**WORK INSTRUCTION:** Write out every entry exactly; the pictures do not belong in the copy.

[Transcribed page contents]
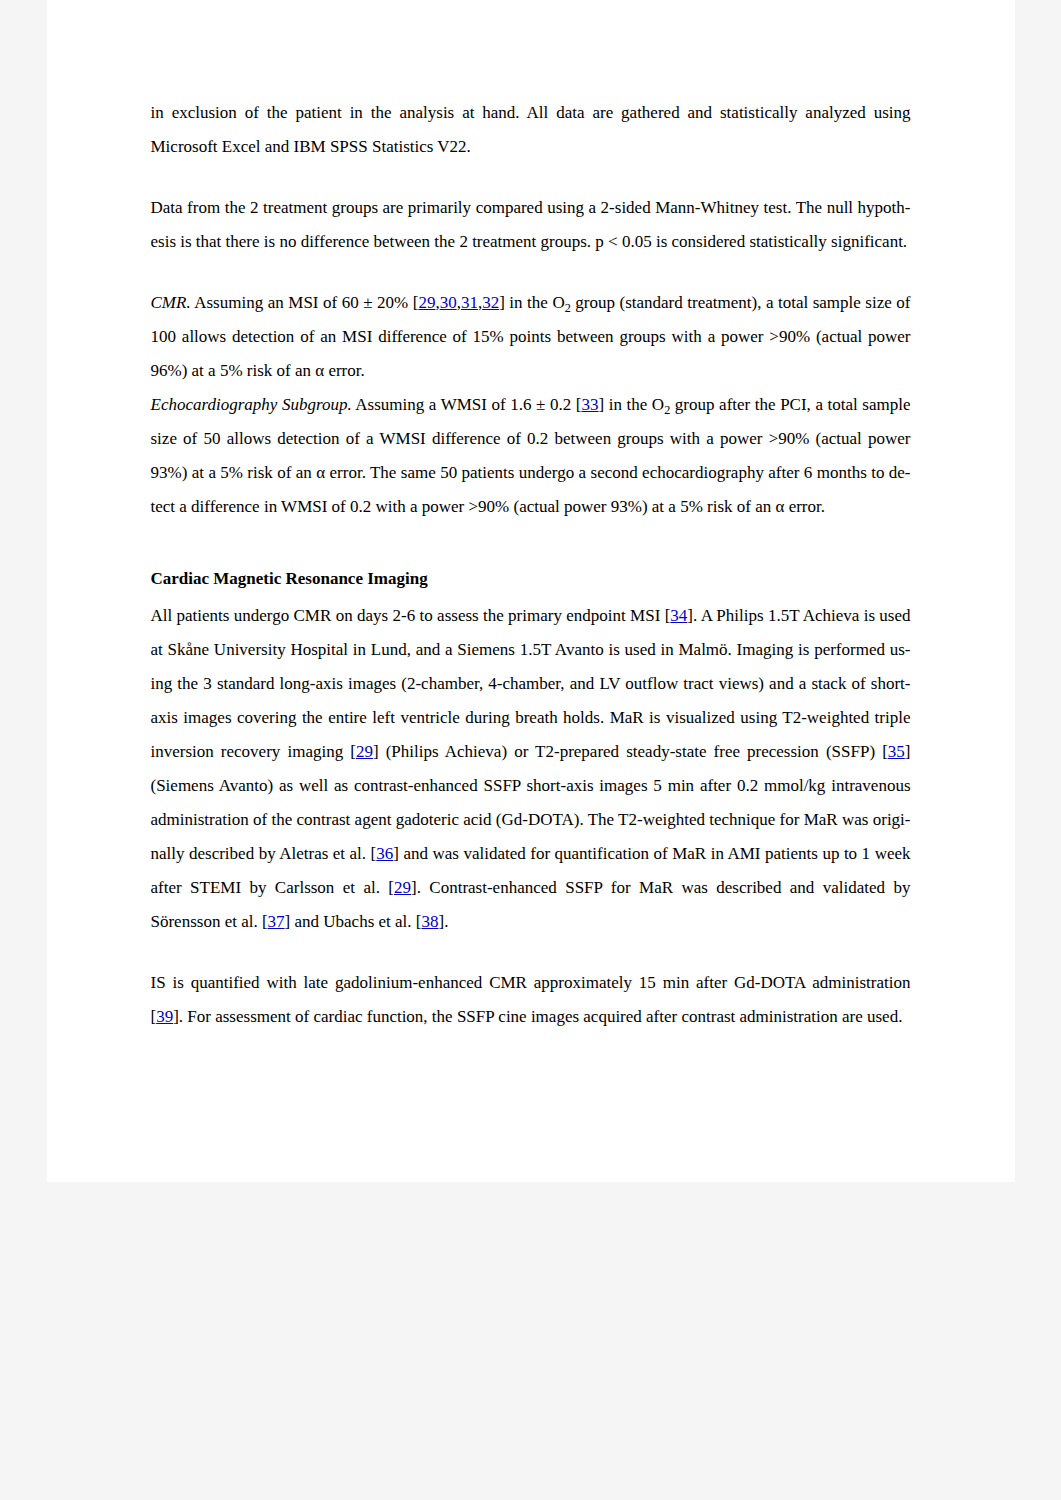in exclusion of the patient in the analysis at hand. All data are gathered and statistically analyzed using Microsoft Excel and IBM SPSS Statistics V22.
Data from the 2 treatment groups are primarily compared using a 2-sided Mann-Whitney test. The null hypothesis is that there is no difference between the 2 treatment groups. p < 0.05 is considered statistically significant.
CMR. Assuming an MSI of 60 ± 20% [29,30,31,32] in the O2 group (standard treatment), a total sample size of 100 allows detection of an MSI difference of 15% points between groups with a power >90% (actual power 96%) at a 5% risk of an α error.
Echocardiography Subgroup. Assuming a WMSI of 1.6 ± 0.2 [33] in the O2 group after the PCI, a total sample size of 50 allows detection of a WMSI difference of 0.2 between groups with a power >90% (actual power 93%) at a 5% risk of an α error. The same 50 patients undergo a second echocardiography after 6 months to detect a difference in WMSI of 0.2 with a power >90% (actual power 93%) at a 5% risk of an α error.
Cardiac Magnetic Resonance Imaging
All patients undergo CMR on days 2-6 to assess the primary endpoint MSI [34]. A Philips 1.5T Achieva is used at Skåne University Hospital in Lund, and a Siemens 1.5T Avanto is used in Malmö. Imaging is performed using the 3 standard long-axis images (2-chamber, 4-chamber, and LV outflow tract views) and a stack of short-axis images covering the entire left ventricle during breath holds. MaR is visualized using T2-weighted triple inversion recovery imaging [29] (Philips Achieva) or T2-prepared steady-state free precession (SSFP) [35] (Siemens Avanto) as well as contrast-enhanced SSFP short-axis images 5 min after 0.2 mmol/kg intravenous administration of the contrast agent gadoteric acid (Gd-DOTA). The T2-weighted technique for MaR was originally described by Aletras et al. [36] and was validated for quantification of MaR in AMI patients up to 1 week after STEMI by Carlsson et al. [29]. Contrast-enhanced SSFP for MaR was described and validated by Sörensson et al. [37] and Ubachs et al. [38].
IS is quantified with late gadolinium-enhanced CMR approximately 15 min after Gd-DOTA administration [39]. For assessment of cardiac function, the SSFP cine images acquired after contrast administration are used.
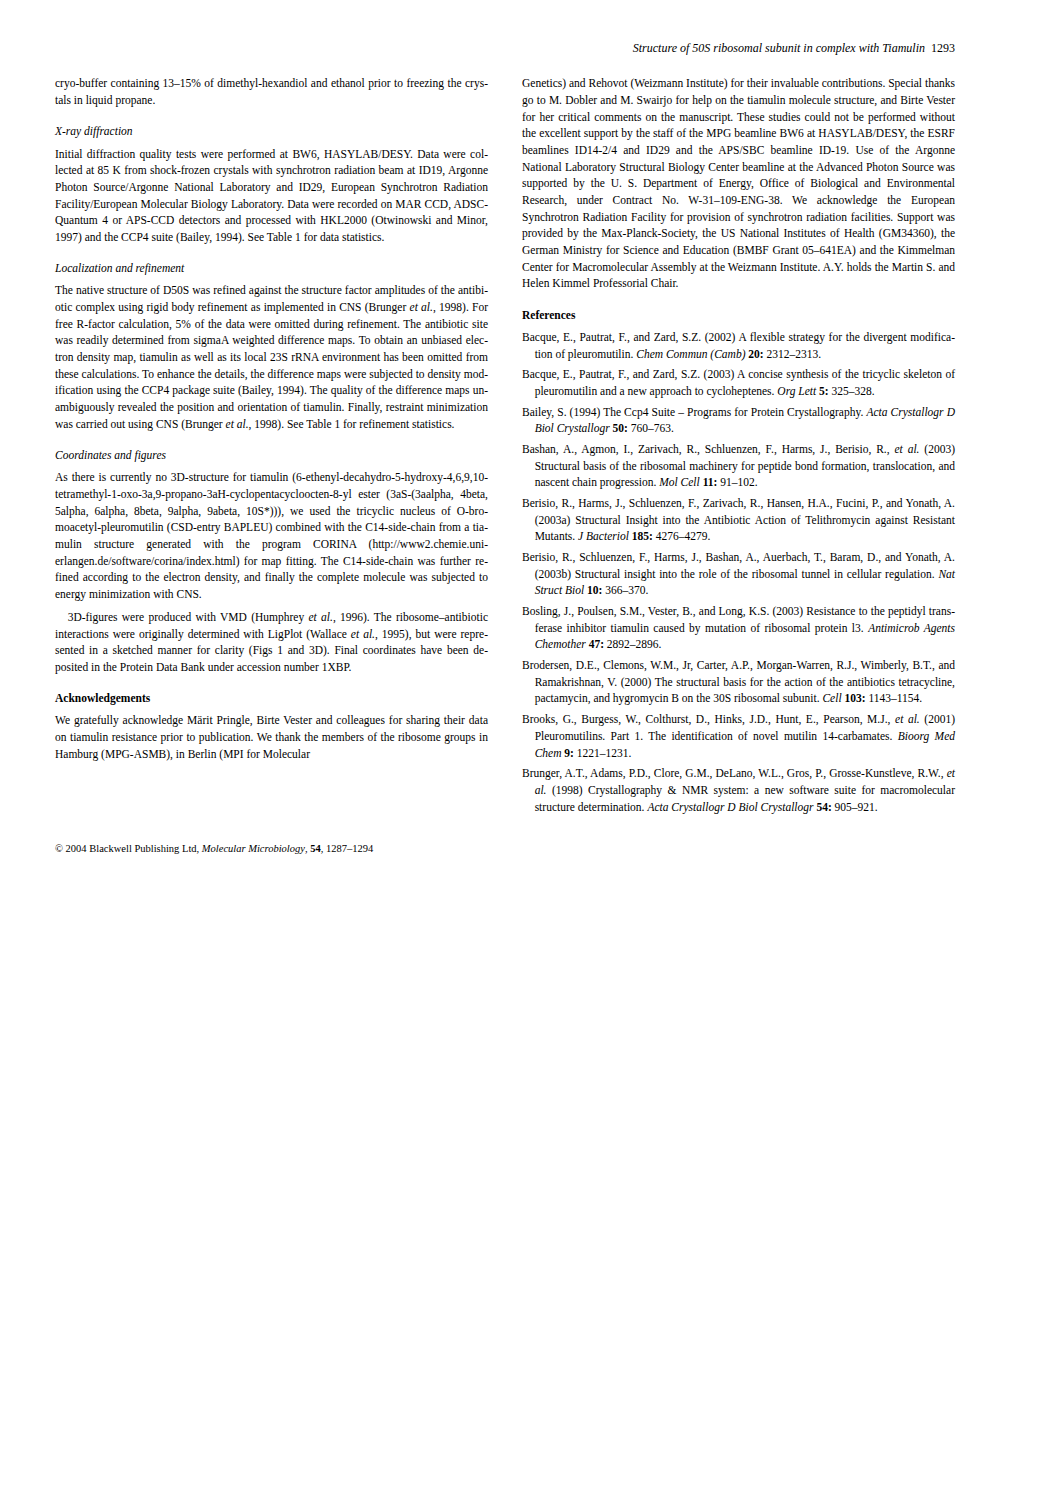Structure of 50S ribosomal subunit in complex with Tiamulin 1293
cryo-buffer containing 13–15% of dimethyl-hexandiol and ethanol prior to freezing the crystals in liquid propane.
X-ray diffraction
Initial diffraction quality tests were performed at BW6, HASYLAB/DESY. Data were collected at 85 K from shock-frozen crystals with synchrotron radiation beam at ID19, Argonne Photon Source/Argonne National Laboratory and ID29, European Synchrotron Radiation Facility/European Molecular Biology Laboratory. Data were recorded on MAR CCD, ADSC-Quantum 4 or APS-CCD detectors and processed with HKL2000 (Otwinowski and Minor, 1997) and the CCP4 suite (Bailey, 1994). See Table 1 for data statistics.
Localization and refinement
The native structure of D50S was refined against the structure factor amplitudes of the antibiotic complex using rigid body refinement as implemented in CNS (Brunger et al., 1998). For free R-factor calculation, 5% of the data were omitted during refinement. The antibiotic site was readily determined from sigmaA weighted difference maps. To obtain an unbiased electron density map, tiamulin as well as its local 23S rRNA environment has been omitted from these calculations. To enhance the details, the difference maps were subjected to density modification using the CCP4 package suite (Bailey, 1994). The quality of the difference maps unambiguously revealed the position and orientation of tiamulin. Finally, restraint minimization was carried out using CNS (Brunger et al., 1998). See Table 1 for refinement statistics.
Coordinates and figures
As there is currently no 3D-structure for tiamulin (6-ethenyl-decahydro-5-hydroxy-4,6,9,10-tetramethyl-1-oxo-3a,9-propano-3aH-cyclopentacycloocten-8-yl ester (3aS-(3aalpha, 4beta, 5alpha, 6alpha, 8beta, 9alpha, 9abeta, 10S*))), we used the tricyclic nucleus of O-bromoacetyl-pleuromutilin (CSD-entry BAPLEU) combined with the C14-side-chain from a tiamulin structure generated with the program CORINA (http://www2.chemie.uni-erlangen.de/software/corina/index.html) for map fitting. The C14-side-chain was further refined according to the electron density, and finally the complete molecule was subjected to energy minimization with CNS.
3D-figures were produced with VMD (Humphrey et al., 1996). The ribosome–antibiotic interactions were originally determined with LigPlot (Wallace et al., 1995), but were represented in a sketched manner for clarity (Figs 1 and 3D). Final coordinates have been deposited in the Protein Data Bank under accession number 1XBP.
Acknowledgements
We gratefully acknowledge Märit Pringle, Birte Vester and colleagues for sharing their data on tiamulin resistance prior to publication. We thank the members of the ribosome groups in Hamburg (MPG-ASMB), in Berlin (MPI for Molecular
Genetics) and Rehovot (Weizmann Institute) for their invaluable contributions. Special thanks go to M. Dobler and M. Swairjo for help on the tiamulin molecule structure, and Birte Vester for her critical comments on the manuscript. These studies could not be performed without the excellent support by the staff of the MPG beamline BW6 at HASYLAB/DESY, the ESRF beamlines ID14-2/4 and ID29 and the APS/SBC beamline ID-19. Use of the Argonne National Laboratory Structural Biology Center beamline at the Advanced Photon Source was supported by the U. S. Department of Energy, Office of Biological and Environmental Research, under Contract No. W-31–109-ENG-38. We acknowledge the European Synchrotron Radiation Facility for provision of synchrotron radiation facilities. Support was provided by the Max-Planck-Society, the US National Institutes of Health (GM34360), the German Ministry for Science and Education (BMBF Grant 05–641EA) and the Kimmelman Center for Macromolecular Assembly at the Weizmann Institute. A.Y. holds the Martin S. and Helen Kimmel Professorial Chair.
References
Bacque, E., Pautrat, F., and Zard, S.Z. (2002) A flexible strategy for the divergent modification of pleuromutilin. Chem Commun (Camb) 20: 2312–2313.
Bacque, E., Pautrat, F., and Zard, S.Z. (2003) A concise synthesis of the tricyclic skeleton of pleuromutilin and a new approach to cycloheptenes. Org Lett 5: 325–328.
Bailey, S. (1994) The Ccp4 Suite – Programs for Protein Crystallography. Acta Crystallogr D Biol Crystallogr 50: 760–763.
Bashan, A., Agmon, I., Zarivach, R., Schluenzen, F., Harms, J., Berisio, R., et al. (2003) Structural basis of the ribosomal machinery for peptide bond formation, translocation, and nascent chain progression. Mol Cell 11: 91–102.
Berisio, R., Harms, J., Schluenzen, F., Zarivach, R., Hansen, H.A., Fucini, P., and Yonath, A. (2003a) Structural Insight into the Antibiotic Action of Telithromycin against Resistant Mutants. J Bacteriol 185: 4276–4279.
Berisio, R., Schluenzen, F., Harms, J., Bashan, A., Auerbach, T., Baram, D., and Yonath, A. (2003b) Structural insight into the role of the ribosomal tunnel in cellular regulation. Nat Struct Biol 10: 366–370.
Bosling, J., Poulsen, S.M., Vester, B., and Long, K.S. (2003) Resistance to the peptidyl transferase inhibitor tiamulin caused by mutation of ribosomal protein l3. Antimicrob Agents Chemother 47: 2892–2896.
Brodersen, D.E., Clemons, W.M., Jr, Carter, A.P., Morgan-Warren, R.J., Wimberly, B.T., and Ramakrishnan, V. (2000) The structural basis for the action of the antibiotics tetracycline, pactamycin, and hygromycin B on the 30S ribosomal subunit. Cell 103: 1143–1154.
Brooks, G., Burgess, W., Colthurst, D., Hinks, J.D., Hunt, E., Pearson, M.J., et al. (2001) Pleuromutilins. Part 1. The identification of novel mutilin 14-carbamates. Bioorg Med Chem 9: 1221–1231.
Brunger, A.T., Adams, P.D., Clore, G.M., DeLano, W.L., Gros, P., Grosse-Kunstleve, R.W., et al. (1998) Crystallography & NMR system: a new software suite for macromolecular structure determination. Acta Crystallogr D Biol Crystallogr 54: 905–921.
© 2004 Blackwell Publishing Ltd, Molecular Microbiology, 54, 1287–1294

**SOLUTION TO THE PROBLEM:**
in exclusion of the patient in the analysis at hand. All data are gathered and statistically analyzed using Microsoft Excel and IBM SPSS Statistics V22.
Data from the 2 treatment groups are primarily compared using a 2-sided Mann-Whitney test. The null hypothesis is that there is no difference between the 2 treatment groups. p < 0.05 is considered statistically significant.
CMR. Assuming an MSI of 60 ± 20% [29,30,31,32] in the O2 group (standard treatment), a total sample size of 100 allows detection of an MSI difference of 15% points between groups with a power >90% (actual power 96%) at a 5% risk of an α error.
Echocardiography Subgroup. Assuming a WMSI of 1.6 ± 0.2 [33] in the O2 group after the PCI, a total sample size of 50 allows detection of a WMSI difference of 0.2 between groups with a power >90% (actual power 93%) at a 5% risk of an α error. The same 50 patients undergo a second echocardiography after 6 months to detect a difference in WMSI of 0.2 with a power >90% (actual power 93%) at a 5% risk of an α error.
Cardiac Magnetic Resonance Imaging
All patients undergo CMR on days 2-6 to assess the primary endpoint MSI [34]. A Philips 1.5T Achieva is used at Skåne University Hospital in Lund, and a Siemens 1.5T Avanto is used in Malmö. Imaging is performed using the 3 standard long-axis images (2-chamber, 4-chamber, and LV outflow tract views) and a stack of short-axis images covering the entire left ventricle during breath holds. MaR is visualized using T2-weighted triple inversion recovery imaging [29] (Philips Achieva) or T2-prepared steady-state free precession (SSFP) [35] (Siemens Avanto) as well as contrast-enhanced SSFP short-axis images 5 min after 0.2 mmol/kg intravenous administration of the contrast agent gadoteric acid (Gd-DOTA). The T2-weighted technique for MaR was originally described by Aletras et al. [36] and was validated for quantification of MaR in AMI patients up to 1 week after STEMI by Carlsson et al. [29]. Contrast-enhanced SSFP for MaR was described and validated by Sörensson et al. [37] and Ubachs et al. [38].
IS is quantified with late gadolinium-enhanced CMR approximately 15 min after Gd-DOTA administration [39]. For assessment of cardiac function, the SSFP cine images acquired after contrast administration are used.
Structure of 50S ribosomal subunit in complex with Tiamulin 1293
cryo-buffer containing 13–15% of dimethyl-hexandiol and ethanol prior to freezing the crystals in liquid propane.
X-ray diffraction
Initial diffraction quality tests were performed at BW6, HASYLAB/DESY. Data were collected at 85 K from shock-frozen crystals with synchrotron radiation beam at ID19, Argonne Photon Source/Argonne National Laboratory and ID29, European Synchrotron Radiation Facility/European Molecular Biology Laboratory. Data were recorded on MAR CCD, ADSC-Quantum 4 or APS-CCD detectors and processed with HKL2000 (Otwinowski and Minor, 1997) and the CCP4 suite (Bailey, 1994). See Table 1 for data statistics.
Localization and refinement
The native structure of D50S was refined against the structure factor amplitudes of the antibiotic complex using rigid body refinement as implemented in CNS (Brunger et al., 1998). For free R-factor calculation, 5% of the data were omitted during refinement. The antibiotic site was readily determined from sigmaA weighted difference maps. To obtain an unbiased electron density map, tiamulin as well as its local 23S rRNA environment has been omitted from these calculations. To enhance the details, the difference maps were subjected to density modification using the CCP4 package suite (Bailey, 1994). The quality of the difference maps unambiguously revealed the position and orientation of tiamulin. Finally, restraint minimization was carried out using CNS (Brunger et al., 1998). See Table 1 for refinement statistics.
Coordinates and figures
As there is currently no 3D-structure for tiamulin (6-ethenyl-decahydro-5-hydroxy-4,6,9,10-tetramethyl-1-oxo-3a,9-propano-3aH-cyclopentacycloocten-8-yl ester (3aS-(3aalpha, 4beta, 5alpha, 6alpha, 8beta, 9alpha, 9abeta, 10S*))), we used the tricyclic nucleus of O-bromoacetyl-pleuromutilin (CSD-entry BAPLEU) combined with the C14-side-chain from a tiamulin structure generated with the program CORINA (http://www2.chemie.uni-erlangen.de/software/corina/index.html) for map fitting. The C14-side-chain was further refined according to the electron density, and finally the complete molecule was subjected to energy minimization with CNS.
3D-figures were produced with VMD (Humphrey et al., 1996). The ribosome–antibiotic interactions were originally determined with LigPlot (Wallace et al., 1995), but were represented in a sketched manner for clarity (Figs 1 and 3D). Final coordinates have been deposited in the Protein Data Bank under accession number 1XBP.
Acknowledgements
We gratefully acknowledge Märit Pringle, Birte Vester and colleagues for sharing their data on tiamulin resistance prior to publication. We thank the members of the ribosome groups in Hamburg (MPG-ASMB), in Berlin (MPI for Molecular
Genetics) and Rehovot (Weizmann Institute) for their invaluable contributions. Special thanks go to M. Dobler and M. Swairjo for help on the tiamulin molecule structure, and Birte Vester for her critical comments on the manuscript. These studies could not be performed without the excellent support by the staff of the MPG beamline BW6 at HASYLAB/DESY, the ESRF beamlines ID14-2/4 and ID29 and the APS/SBC beamline ID-19. Use of the Argonne National Laboratory Structural Biology Center beamline at the Advanced Photon Source was supported by the U. S. Department of Energy, Office of Biological and Environmental Research, under Contract No. W-31–109-ENG-38. We acknowledge the European Synchrotron Radiation Facility for provision of synchrotron radiation facilities. Support was provided by the Max-Planck-Society, the US National Institutes of Health (GM34360), the German Ministry for Science and Education (BMBF Grant 05–641EA) and the Kimmelman Center for Macromolecular Assembly at the Weizmann Institute. A.Y. holds the Martin S. and Helen Kimmel Professorial Chair.
References
Bacque, E., Pautrat, F., and Zard, S.Z. (2002) A flexible strategy for the divergent modification of pleuromutilin. Chem Commun (Camb) 20: 2312–2313.
Bacque, E., Pautrat, F., and Zard, S.Z. (2003) A concise synthesis of the tricyclic skeleton of pleuromutilin and a new approach to cycloheptenes. Org Lett 5: 325–328.
Bailey, S. (1994) The Ccp4 Suite – Programs for Protein Crystallography. Acta Crystallogr D Biol Crystallogr 50: 760–763.
Bashan, A., Agmon, I., Zarivach, R., Schluenzen, F., Harms, J., Berisio, R., et al. (2003) Structural basis of the ribosomal machinery for peptide bond formation, translocation, and nascent chain progression. Mol Cell 11: 91–102.
Berisio, R., Harms, J., Schluenzen, F., Zarivach, R., Hansen, H.A., Fucini, P., and Yonath, A. (2003a) Structural Insight into the Antibiotic Action of Telithromycin against Resistant Mutants. J Bacteriol 185: 4276–4279.
Berisio, R., Schluenzen, F., Harms, J., Bashan, A., Auerbach, T., Baram, D., and Yonath, A. (2003b) Structural insight into the role of the ribosomal tunnel in cellular regulation. Nat Struct Biol 10: 366–370.
Bosling, J., Poulsen, S.M., Vester, B., and Long, K.S. (2003) Resistance to the peptidyl transferase inhibitor tiamulin caused by mutation of ribosomal protein l3. Antimicrob Agents Chemother 47: 2892–2896.
Brodersen, D.E., Clemons, W.M., Jr, Carter, A.P., Morgan-Warren, R.J., Wimberly, B.T., and Ramakrishnan, V. (2000) The structural basis for the action of the antibiotics tetracycline, pactamycin, and hygromycin B on the 30S ribosomal subunit. Cell 103: 1143–1154.
Brooks, G., Burgess, W., Colthurst, D., Hinks, J.D., Hunt, E., Pearson, M.J., et al. (2001) Pleuromutilins. Part 1. The identification of novel mutilin 14-carbamates. Bioorg Med Chem 9: 1221–1231.
Brunger, A.T., Adams, P.D., Clore, G.M., DeLano, W.L., Gros, P., Grosse-Kunstleve, R.W., et al. (1998) Crystallography & NMR system: a new software suite for macromolecular structure determination. Acta Crystallogr D Biol Crystallogr 54: 905–921.
© 2004 Blackwell Publishing Ltd, Molecular Microbiology, 54, 1287–1294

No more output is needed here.